You’d be forgiven if you thought a title featuring characters like Jamaican-accented rhinos and a self-deprecating talking boar would aim for a goofy vibe when it came time for voiceovers. However, that isn’t the case at all. The voice acting is very good, as lines are delivered with actual emotion, conveying not just comedy, but things like sadness, determination and gratitude as well. A diverse and excellent soundtrack provides the perfect companion to the game’s defining moments.
Set on the planet of Hillys, Beyond Good and Evil HD places you in the role of Jade, a photojournalist helping to raise a group of orphaned children. She is aided by a boar-like creature named Pey’J, who has served as Jade’s guardian throughout her upbringing. Already struggling to make ends meet, their planet is also under constant threat from an alien race known as the DomZ.
It’s believed that the only thing standing between them and the people of Hillys is the Alpha Section, an elite military unit fending off the DomZ, but circumstances quickly push Jade into taking on a mission that introduces her to the subversive IRIS network. Recruited into the group, Jade must now seek out evidence that proves the Alpha Section isn’t necessarily the noble faction it appears to be.
While it’s a cool setup to be sure, that wouldn’t mean much if it wasn’t fun to play. Thankfully, Beyond Good and Evil HD is a top-flight action-adventure game with a lot of divergent pieces. There’s both ranged and melee combat, puzzle solving, stealth elements, platforming, hovercraft racing, animal cataloging and more. It may sound like overkill, but it all comes together nicely.

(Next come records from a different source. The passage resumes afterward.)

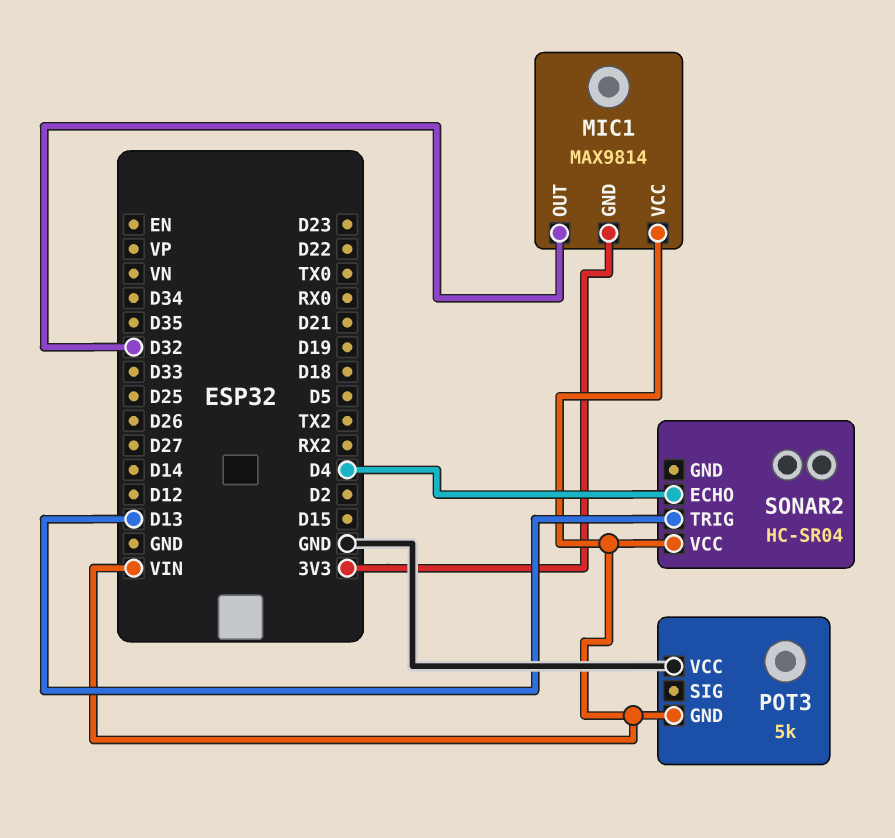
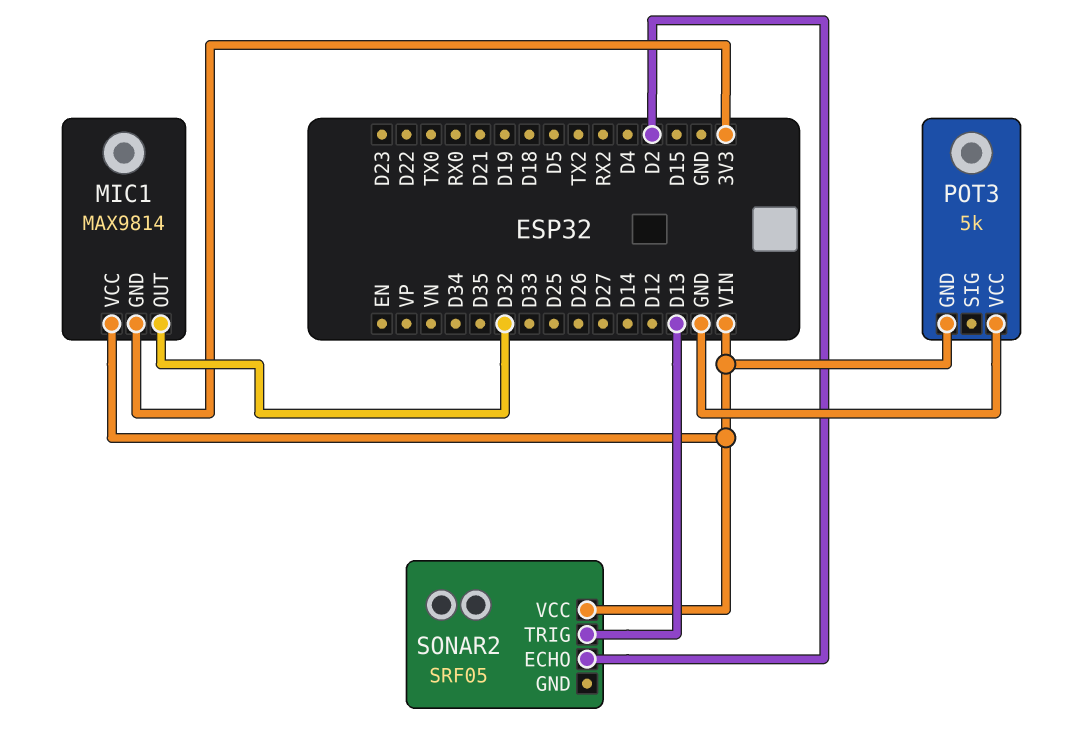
SONAR2: HC-SR04 -> SRF05
SONAR2 pin ECHO: D4 -> D2

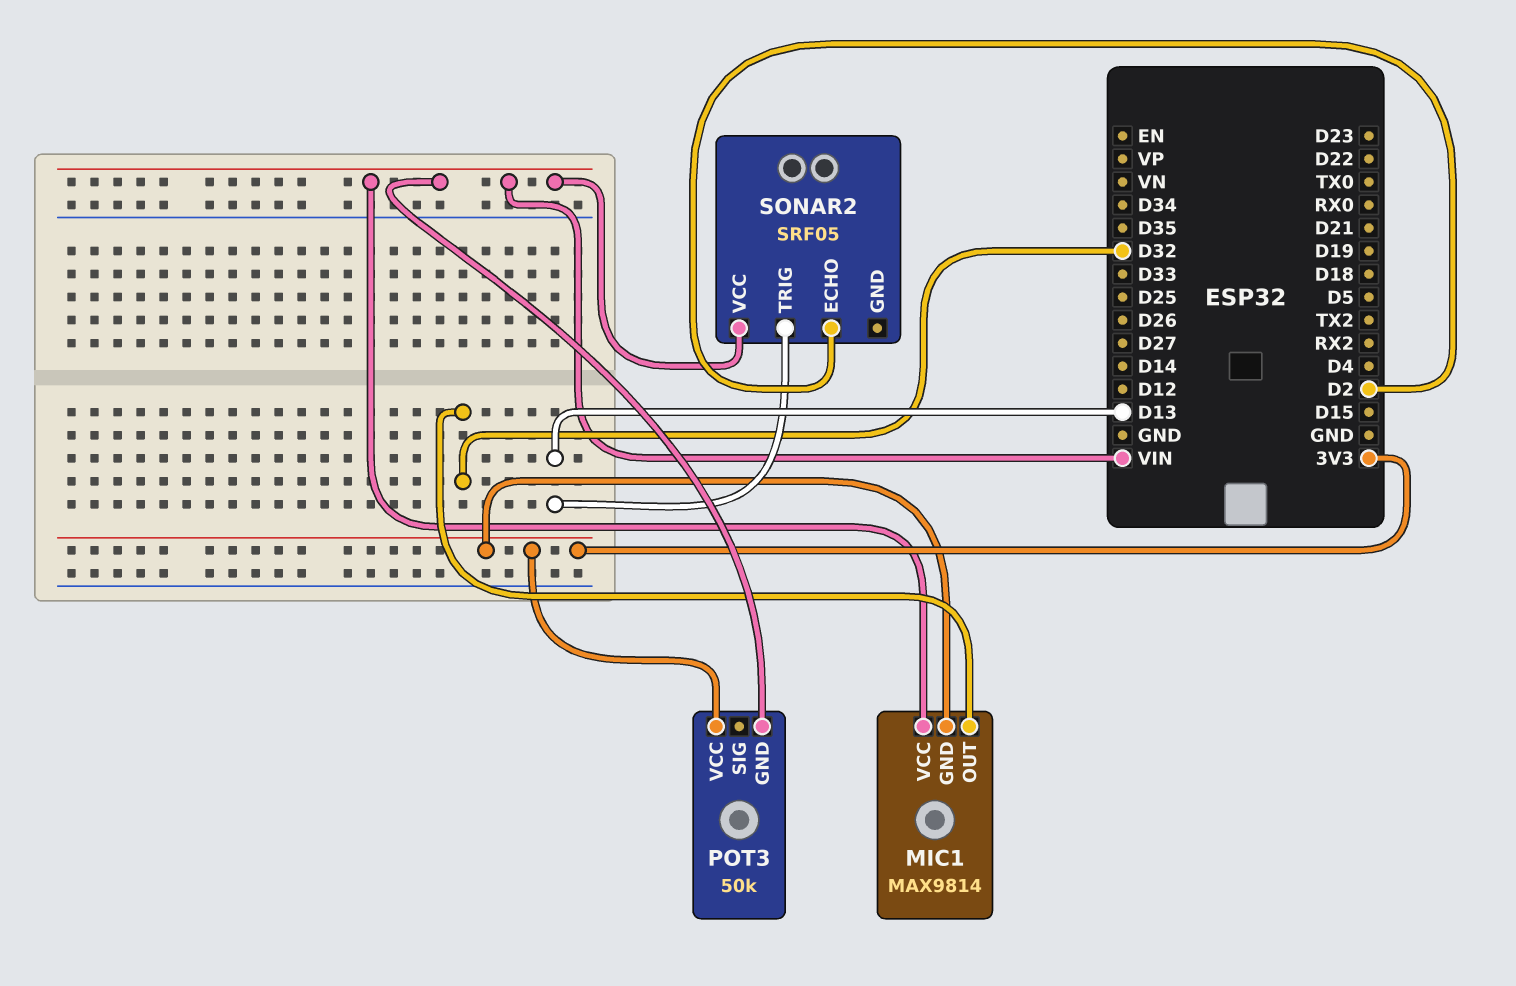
POT3: 5k -> 50k
POT3 pin VCC: GND -> 3V3

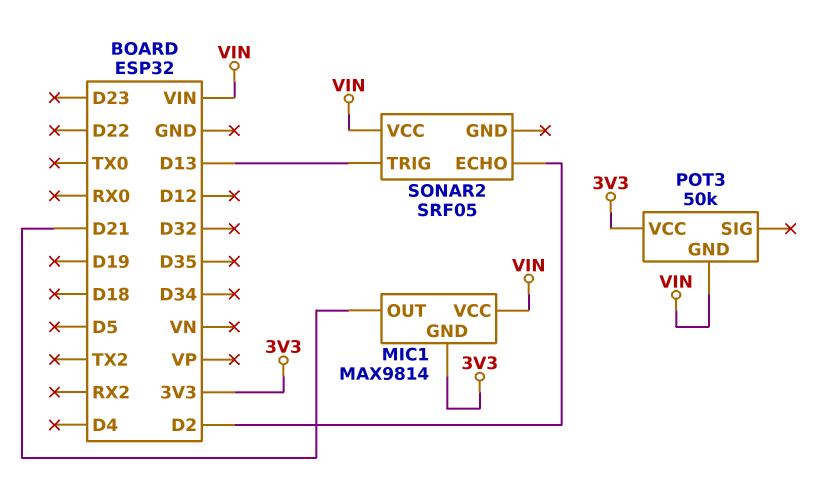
MIC1 pin OUT: D32 -> D21

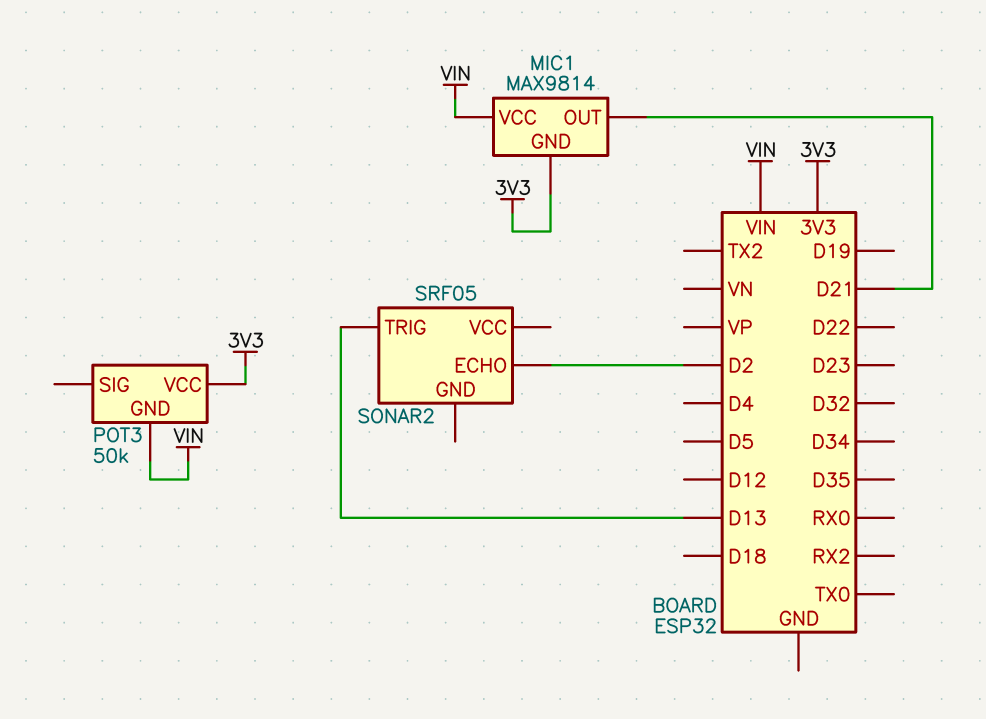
SONAR2 pin VCC: VIN -> none

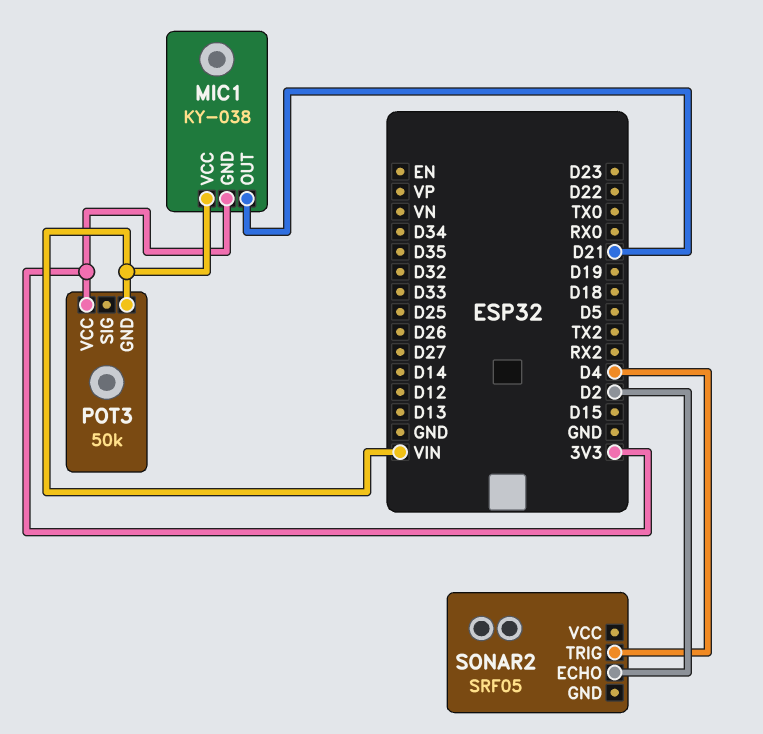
MIC1: MAX9814 -> KY-038
SONAR2 pin TRIG: D13 -> D4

Combat isn’t deep, and yet it never felt overly simplistic either. Yes, you have just one attack button, but from that you execute a series of cool looking flips and combinations. Plus, since you spend the majority of the game with a partner (either Pey’J or IRIS operative Double H) you are able to launch special moves where enemies are bounced into the air for you to send flying across the screen.
Traveling around the world is done by hovercraft. Each of the game’s primary missions and locations are accessed this way, though there are plenty of goodies to be found that encourage exploration such as rare animals to photograph and races to compete in. As you progress you’ll acquire more abilities for your vehicle such as a homing cannon and speed booster, which allow access to areas that were previously unreachable.
Outside of the aforementioned camera issues, which directly result in the majority of the game’s annoying moments, there are a couple other notable drawbacks. One is that the missions themselves are very linear and generally offer up only one solution. For example, if you’re meant to sneak through a section then not only is fighting unrealistic, but there’s often only one possible path to get through. Also, outside of those stealth missions the challenge level is quite low. In fact, with very few exceptions the only times I even came close to dying in designated combat sections were during boss fights.
Even with that, it still took more than 10 hours to see Beyond Good and Evil HD to its conclusion, which amounts to a lot of bang for your buck (800 MS Points – US$10).
Beyond Good and Evil HD is a smart game. It augments its diverse gameplay elements with a strong story that actually makes you care about those involved and want to see it through to the end. If you played it when it first came out this is the perfect excuse for Round 2. If you missed its initial run this is an opportunity to make amends.